Afonso, que recolhia a sua vasa, voltou logo a cabeça, a perguntar com interesse:

— Como vai ela? Está sossegada?

— Está muito melhor!

Era a primeira doente grave de Carlos, uma rapariga de origem alsaciana, casada com o Marcelino padeiro, muito conhecida no bairro pelos seus belos cabelos, loiros, e penteados sempre em tranças soltas. Tinha estado à morte com uma pneumonia; e apesar de melhor, como a padaria ficava defronte, Carlos ainda às vezes à noite atravessava a rua para a ir ver, tranquilisar o Marcelino, que, defronte do leito e de gabão pelos ombros, sufocava soluços de amante, escrevinhando no livro de contas.

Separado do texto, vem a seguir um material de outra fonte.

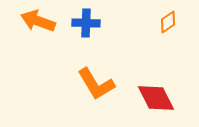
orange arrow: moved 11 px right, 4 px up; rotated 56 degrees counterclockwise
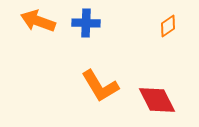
orange diamond: moved 4 px down
orange L-shape: moved 4 px right, 2 px down
red diamond: moved 1 px right, 2 px down
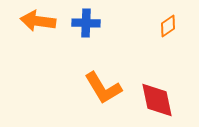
orange arrow: rotated 12 degrees counterclockwise
orange L-shape: moved 3 px right, 2 px down
red diamond: rotated 15 degrees clockwise
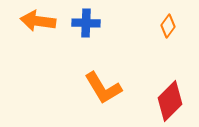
orange diamond: rotated 20 degrees counterclockwise
red diamond: moved 13 px right, 1 px down; rotated 57 degrees clockwise
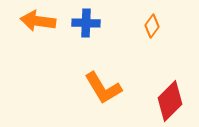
orange diamond: moved 16 px left
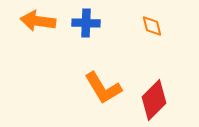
orange diamond: rotated 50 degrees counterclockwise
red diamond: moved 16 px left, 1 px up
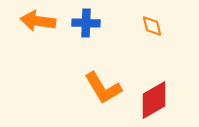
red diamond: rotated 15 degrees clockwise
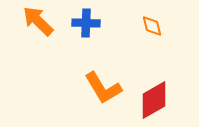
orange arrow: rotated 36 degrees clockwise
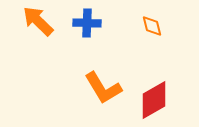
blue cross: moved 1 px right
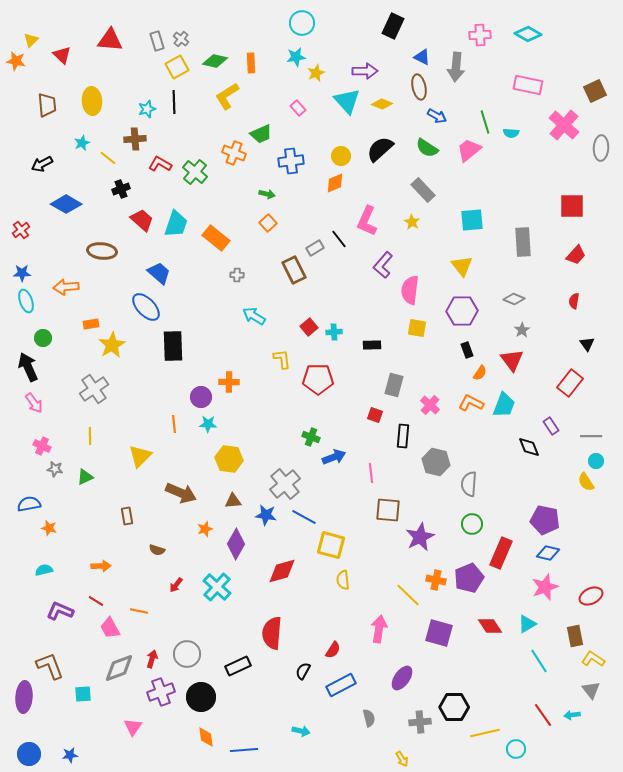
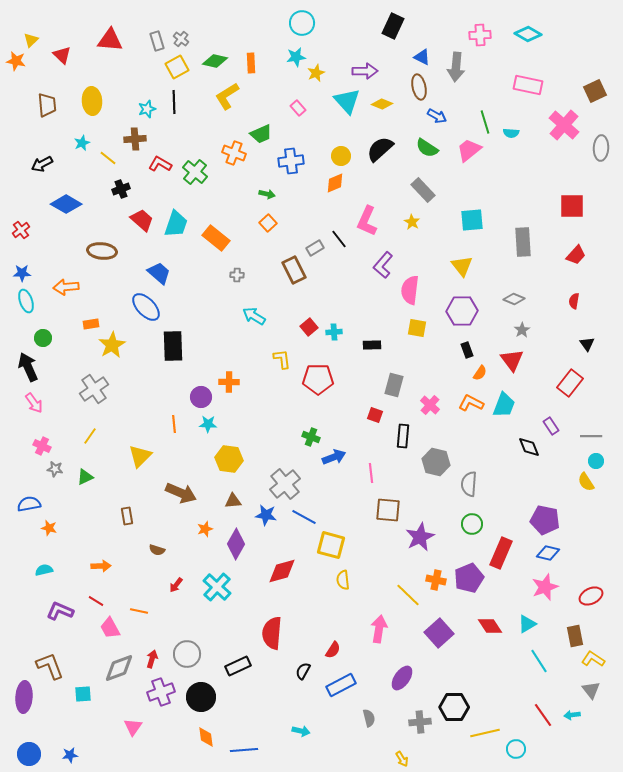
yellow line at (90, 436): rotated 36 degrees clockwise
purple square at (439, 633): rotated 32 degrees clockwise
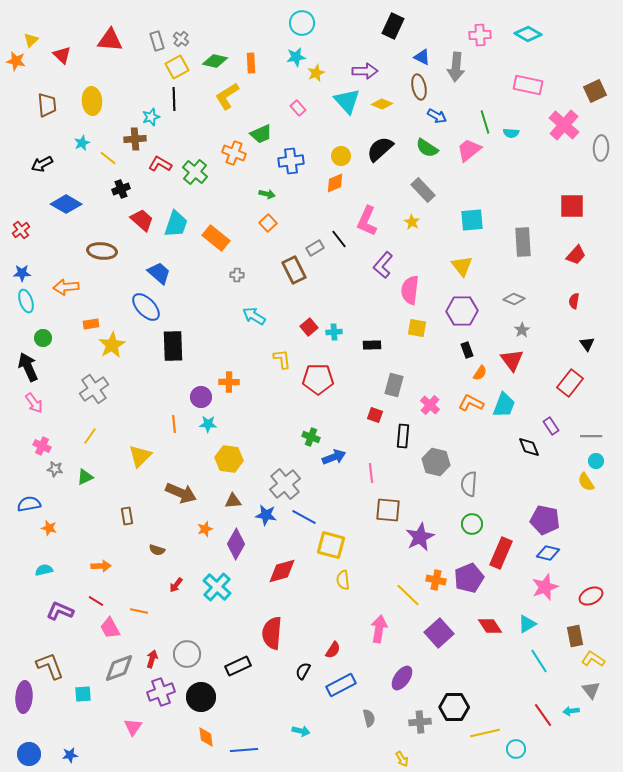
black line at (174, 102): moved 3 px up
cyan star at (147, 109): moved 4 px right, 8 px down
cyan arrow at (572, 715): moved 1 px left, 4 px up
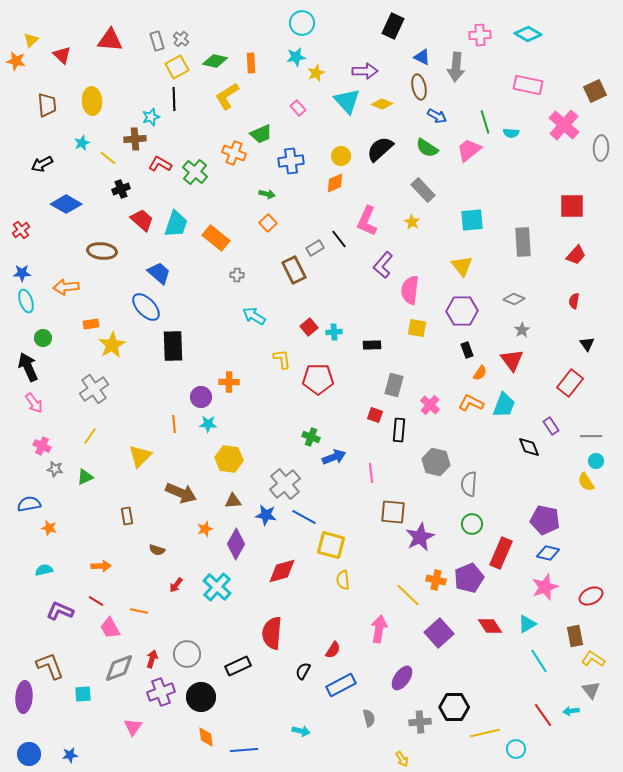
black rectangle at (403, 436): moved 4 px left, 6 px up
brown square at (388, 510): moved 5 px right, 2 px down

Afonso interessara-se anciosamente por aquela pneumonia; e agora estava realmente agradecido à Marcelina por ter sido salva por Carlos. Falava dela comovido; gabava-lhe a linda figura, o aceio alsaciano, a prosperidade que trouxera à padaria... Para a convalescença, que se aproximava, já lhe mandara até seis garrafas de Chateau-Margaux.

— Então fora de perigo, inteiramente fora de perigo? — perguntou Vilaça, com os dedos na caixa do rapé, sublinhando muito a sua solicitude.

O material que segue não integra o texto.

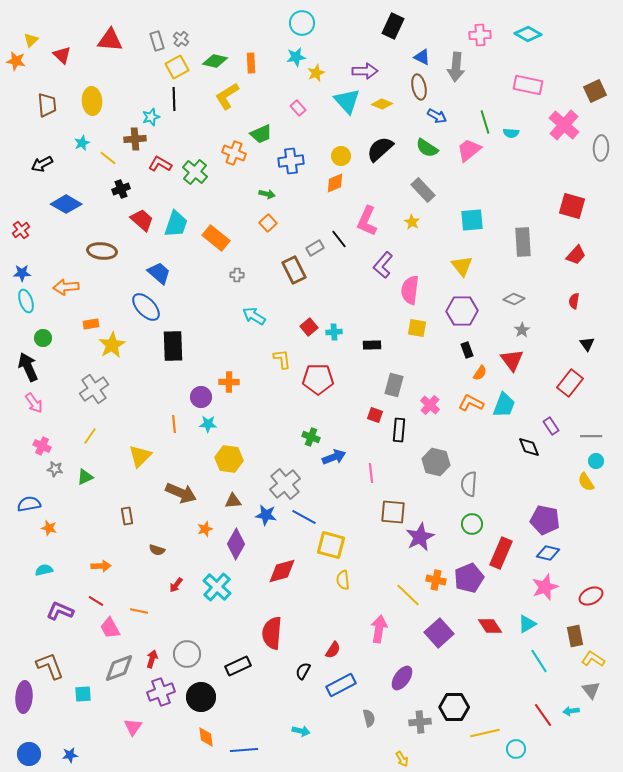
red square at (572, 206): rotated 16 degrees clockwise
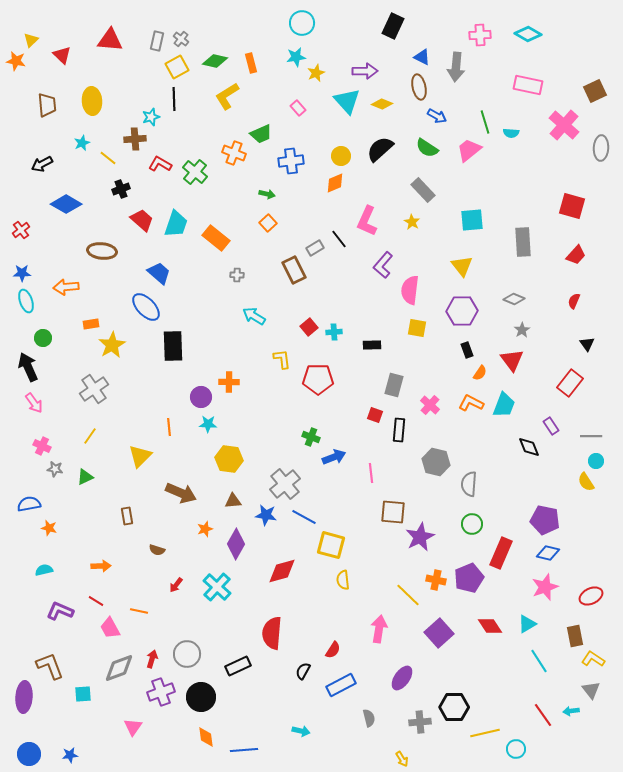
gray rectangle at (157, 41): rotated 30 degrees clockwise
orange rectangle at (251, 63): rotated 12 degrees counterclockwise
red semicircle at (574, 301): rotated 14 degrees clockwise
orange line at (174, 424): moved 5 px left, 3 px down
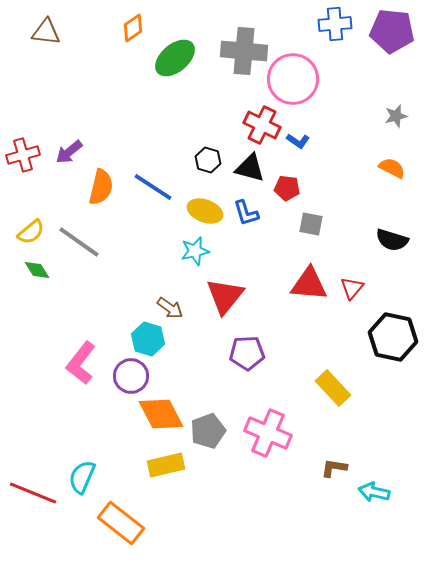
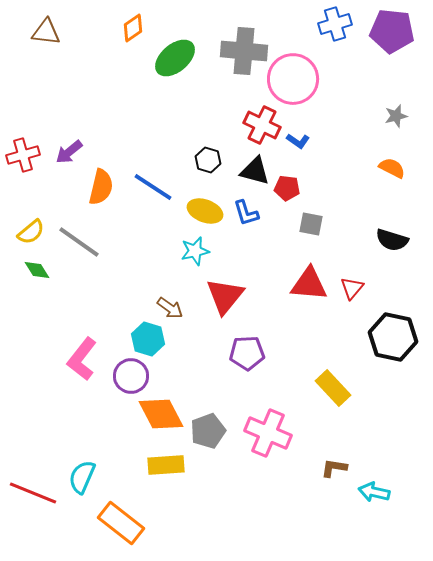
blue cross at (335, 24): rotated 12 degrees counterclockwise
black triangle at (250, 168): moved 5 px right, 3 px down
pink L-shape at (81, 363): moved 1 px right, 4 px up
yellow rectangle at (166, 465): rotated 9 degrees clockwise
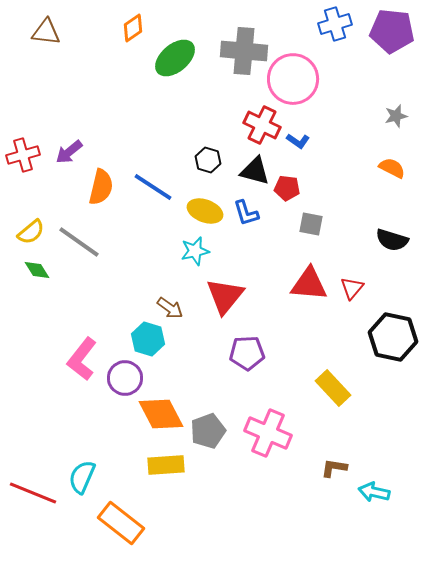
purple circle at (131, 376): moved 6 px left, 2 px down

— Sim, quase rija — disse Carlos, que se aproximara da chaminé, esfregando as mãos, arrepiado.

É que a noite, fora, estava regelada! Desde o anoitecer geava, de um céu fino e duro, transbordando de estrelas que rebrilhavam como pontas afiadas de aço; e nenhum daqueles cavalheiros, desde que se entendia, conhecera jamais o termometro tão baixo. Sim, Vilaça lembrava-se de um janeiro peor no inverno de 64...

— É necessário carregar no punch, hein, general! — exclamou Carlos, batendo galhofeiramente nos ombros macissos do Sequeira.

— Não me oponho, rosnou o outro, que fixava com concentração e rancor um valete de copas sobre a mesa.